═══ Data extracts ═══

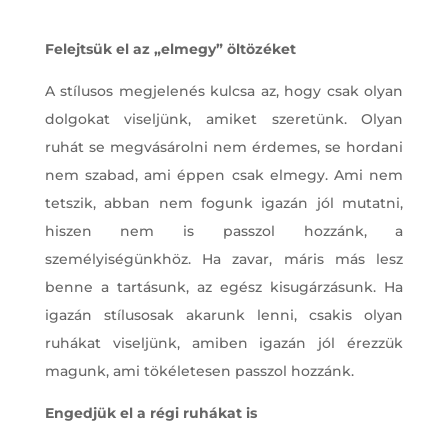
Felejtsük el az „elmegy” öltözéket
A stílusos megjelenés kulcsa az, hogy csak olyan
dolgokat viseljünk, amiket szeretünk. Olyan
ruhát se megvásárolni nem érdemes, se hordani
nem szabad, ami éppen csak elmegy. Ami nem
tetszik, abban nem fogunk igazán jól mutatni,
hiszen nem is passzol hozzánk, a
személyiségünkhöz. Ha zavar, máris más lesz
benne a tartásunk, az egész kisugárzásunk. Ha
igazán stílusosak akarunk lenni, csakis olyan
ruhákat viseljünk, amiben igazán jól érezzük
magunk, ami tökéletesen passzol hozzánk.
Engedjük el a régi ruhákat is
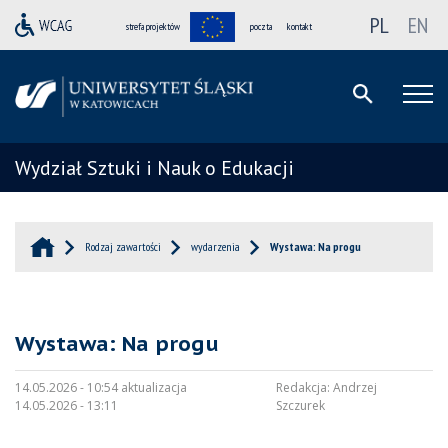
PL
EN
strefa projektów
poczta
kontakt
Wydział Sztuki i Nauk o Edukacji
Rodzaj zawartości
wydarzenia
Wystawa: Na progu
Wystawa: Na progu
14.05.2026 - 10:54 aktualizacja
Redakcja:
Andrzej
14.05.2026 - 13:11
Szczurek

═══
═══ Data extracts ═══

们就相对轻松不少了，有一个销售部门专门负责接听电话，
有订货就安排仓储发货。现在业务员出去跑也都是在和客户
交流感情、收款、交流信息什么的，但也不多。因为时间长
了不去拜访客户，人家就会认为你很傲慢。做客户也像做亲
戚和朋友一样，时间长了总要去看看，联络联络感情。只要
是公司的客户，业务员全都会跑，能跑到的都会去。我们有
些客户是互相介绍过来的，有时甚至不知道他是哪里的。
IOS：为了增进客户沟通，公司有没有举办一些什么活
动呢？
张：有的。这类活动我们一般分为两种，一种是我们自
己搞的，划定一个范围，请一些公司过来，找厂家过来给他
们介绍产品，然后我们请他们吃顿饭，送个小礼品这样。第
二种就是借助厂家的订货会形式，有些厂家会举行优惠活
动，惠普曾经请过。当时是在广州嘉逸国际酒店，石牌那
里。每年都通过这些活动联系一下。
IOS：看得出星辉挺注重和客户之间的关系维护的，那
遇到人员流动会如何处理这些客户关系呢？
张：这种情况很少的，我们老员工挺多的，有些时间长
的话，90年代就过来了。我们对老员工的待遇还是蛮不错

═══
═══ Data extracts ═══

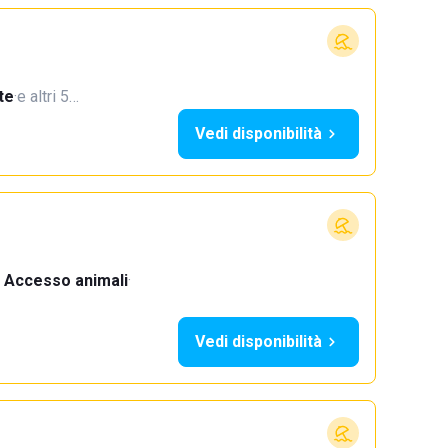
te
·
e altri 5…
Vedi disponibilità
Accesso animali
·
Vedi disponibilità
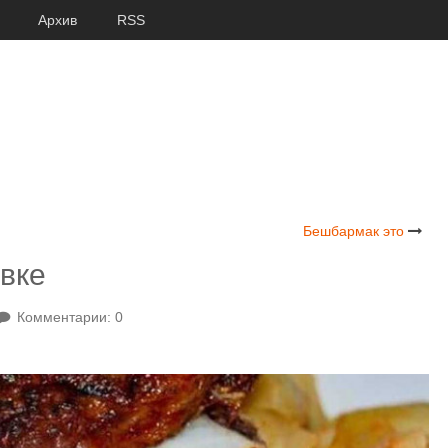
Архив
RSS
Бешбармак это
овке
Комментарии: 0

═══

§ **Task directions**: Copy out word for word the lines from the one containing "们就相对轻松不少了，有一个销售部门专门负责接听电话，" through the one containing "的话，90年代就过来了。我们对老员工的待遇还是蛮不错", including both of those lines.

§ **Solution below**:
们就相对轻松不少了，有一个销售部门专门负责接听电话，
有订货就安排仓储发货。现在业务员出去跑也都是在和客户
交流感情、收款、交流信息什么的，但也不多。因为时间长
了不去拜访客户，人家就会认为你很傲慢。做客户也像做亲
戚和朋友一样，时间长了总要去看看，联络联络感情。只要
是公司的客户，业务员全都会跑，能跑到的都会去。我们有
些客户是互相介绍过来的，有时甚至不知道他是哪里的。
IOS：为了增进客户沟通，公司有没有举办一些什么活
动呢？
张：有的。这类活动我们一般分为两种，一种是我们自
己搞的，划定一个范围，请一些公司过来，找厂家过来给他
们介绍产品，然后我们请他们吃顿饭，送个小礼品这样。第
二种就是借助厂家的订货会形式，有些厂家会举行优惠活
动，惠普曾经请过。当时是在广州嘉逸国际酒店，石牌那
里。每年都通过这些活动联系一下。
IOS：看得出星辉挺注重和客户之间的关系维护的，那
遇到人员流动会如何处理这些客户关系呢？
张：这种情况很少的，我们老员工挺多的，有些时间长
的话，90年代就过来了。我们对老员工的待遇还是蛮不错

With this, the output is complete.